:: DATASET ::
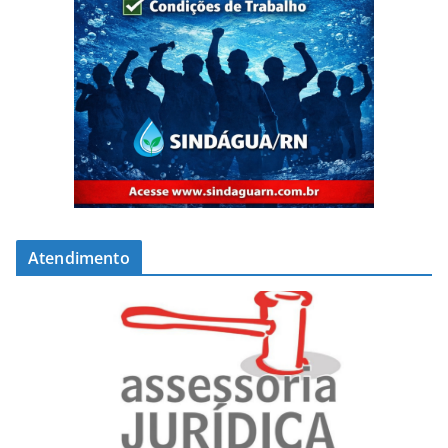
Atendimento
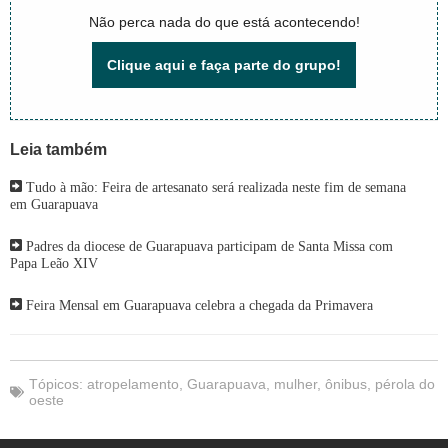
Não perca nada do que está acontecendo!
Clique aqui e faça parte do grupo!
Leia também
Tudo à mão: Feira de artesanato será realizada neste fim de semana
em Guarapuava
Padres da diocese de Guarapuava participam de Santa Missa com
Papa Leão XIV
Feira Mensal em Guarapuava celebra a chegada da Primavera
Tópicos:
atropelamento
,
Guarapuava
,
mulher
,
ônibus
,
pérola do
oeste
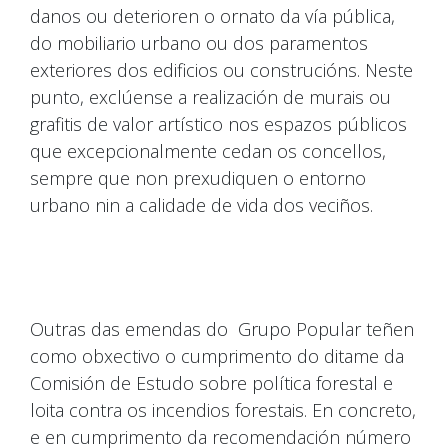
danos ou deterioren o ornato da vía pública,
do mobiliario urbano ou dos paramentos
exteriores dos edificios ou construcións. Neste
punto, exclúense a realización de murais ou
grafitis de valor artístico nos espazos públicos
que excepcionalmente cedan os concellos,
sempre que non prexudiquen o entorno
urbano nin a calidade de vida dos veciños.
Outras das emendas do Grupo Popular teñen
como obxectivo o cumprimento do ditame da
Comisión de Estudo sobre política forestal e
loita contra os incendios forestais. En concreto,
e en cumprimento da recomendación número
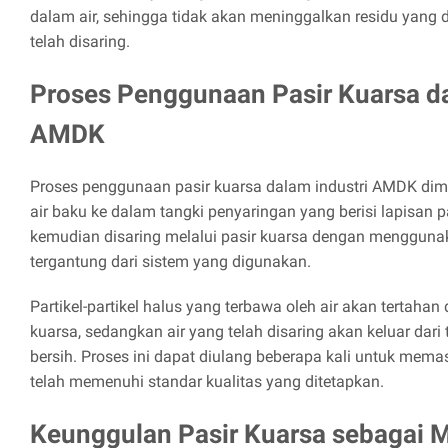
dalam air, sehingga tidak akan meninggalkan residu yang 
telah disaring.
Proses Penggunaan Pasir Kuarsa da
AMDK
Proses penggunaan pasir kuarsa dalam industri AMDK d
air baku ke dalam tangki penyaringan yang berisi lapisan pa
kemudian disaring melalui pasir kuarsa dengan menggunak
tergantung dari sistem yang digunakan.
Partikel-partikel halus yang terbawa oleh air akan tertahan 
kuarsa, sedangkan air yang telah disaring akan keluar dari
bersih. Proses ini dapat diulang beberapa kali untuk memas
telah memenuhi standar kualitas yang ditetapkan.
Keunggulan Pasir Kuarsa sebagai Me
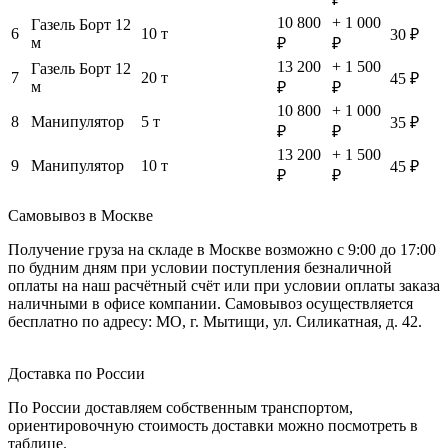
10 800
+ 1 000
Газель Борт 12
6
10 т
30 ₽
м
₽
₽
13 200
+ 1 500
Газель Борт 12
7
20 т
45 ₽
м
₽
₽
10 800
+ 1 000
8
Манипулятор
5 т
35 ₽
₽
₽
13 200
+ 1 500
9
Манипулятор
10 т
45 ₽
₽
₽
Самовывоз в Москве
Получение груза на складе в Москве возможно с 9:00 до 17:00
по будним дням при условии поступления безналичной
оплаты на наш расчётный счёт или при условии оплаты заказа
наличными в офисе компании. Самовывоз осуществляется
бесплатно по адресу: МО, г. Мытищи, ул. Силикатная, д. 42.
Доставка по России
По России доставляем собственным транспортом,
ориентировочную стоимость доставки можно посмотреть в
таблице.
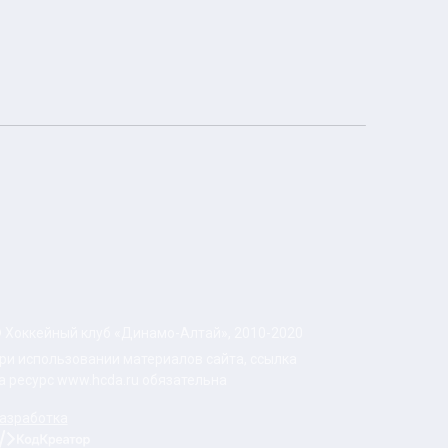
 Хоккейный клуб «Динамо-Алтай», 2010-2020
ри использовании материалов сайта, ссылка
а ресурс www.hcda.ru обязательна
азработка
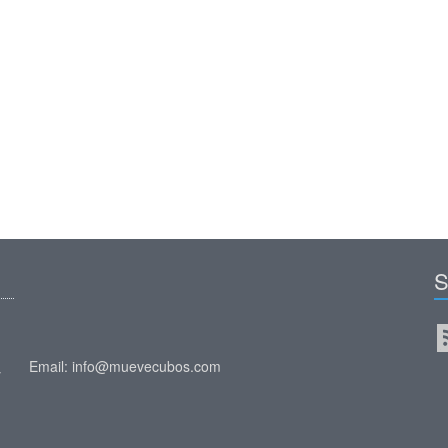
S
Email: info@muevecubos.com
y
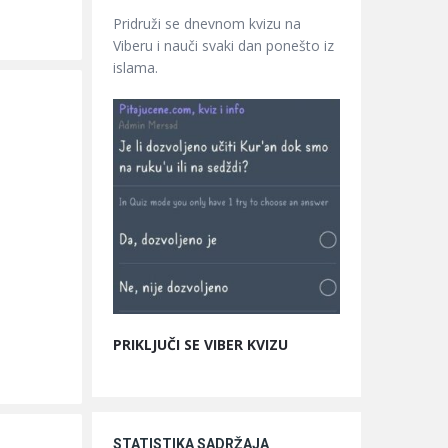
Pridruži se dnevnom kvizu na
Viberu i nauči svaki dan ponešto iz
islama.
PRIKLJUČI SE VIBER KVIZU
STATISTIKA SADRŽAJA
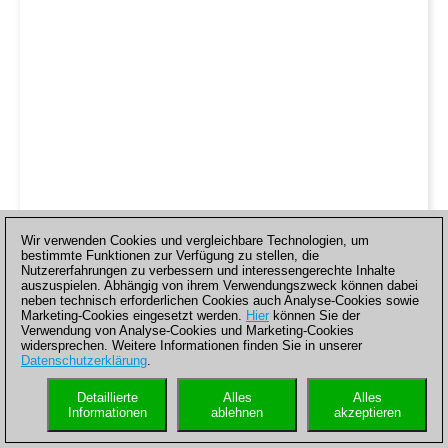
Wir verwenden Cookies und vergleichbare Technologien, um
bestimmte Funktionen zur Verfügung zu stellen, die
Nutzererfahrungen zu verbessern und interessengerechte Inhalte
auszuspielen. Abhängig von ihrem Verwendungszweck können dabei
neben technisch erforderlichen Cookies auch Analyse-Cookies sowie
Marketing-Cookies eingesetzt werden.
Hier
können Sie der
Verwendung von Analyse-Cookies und Marketing-Cookies
widersprechen. Weitere Informationen finden Sie in unserer
Datenschutzerklärung
.
Detaillierte
Alles
Alles
Informationen
ablehnen
akzeptieren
:::
Your job is to return all lines above that hold the word "dari".

tergantung dari sistem yang digunakan.
kuarsa, sedangkan air yang telah disaring akan keluar dari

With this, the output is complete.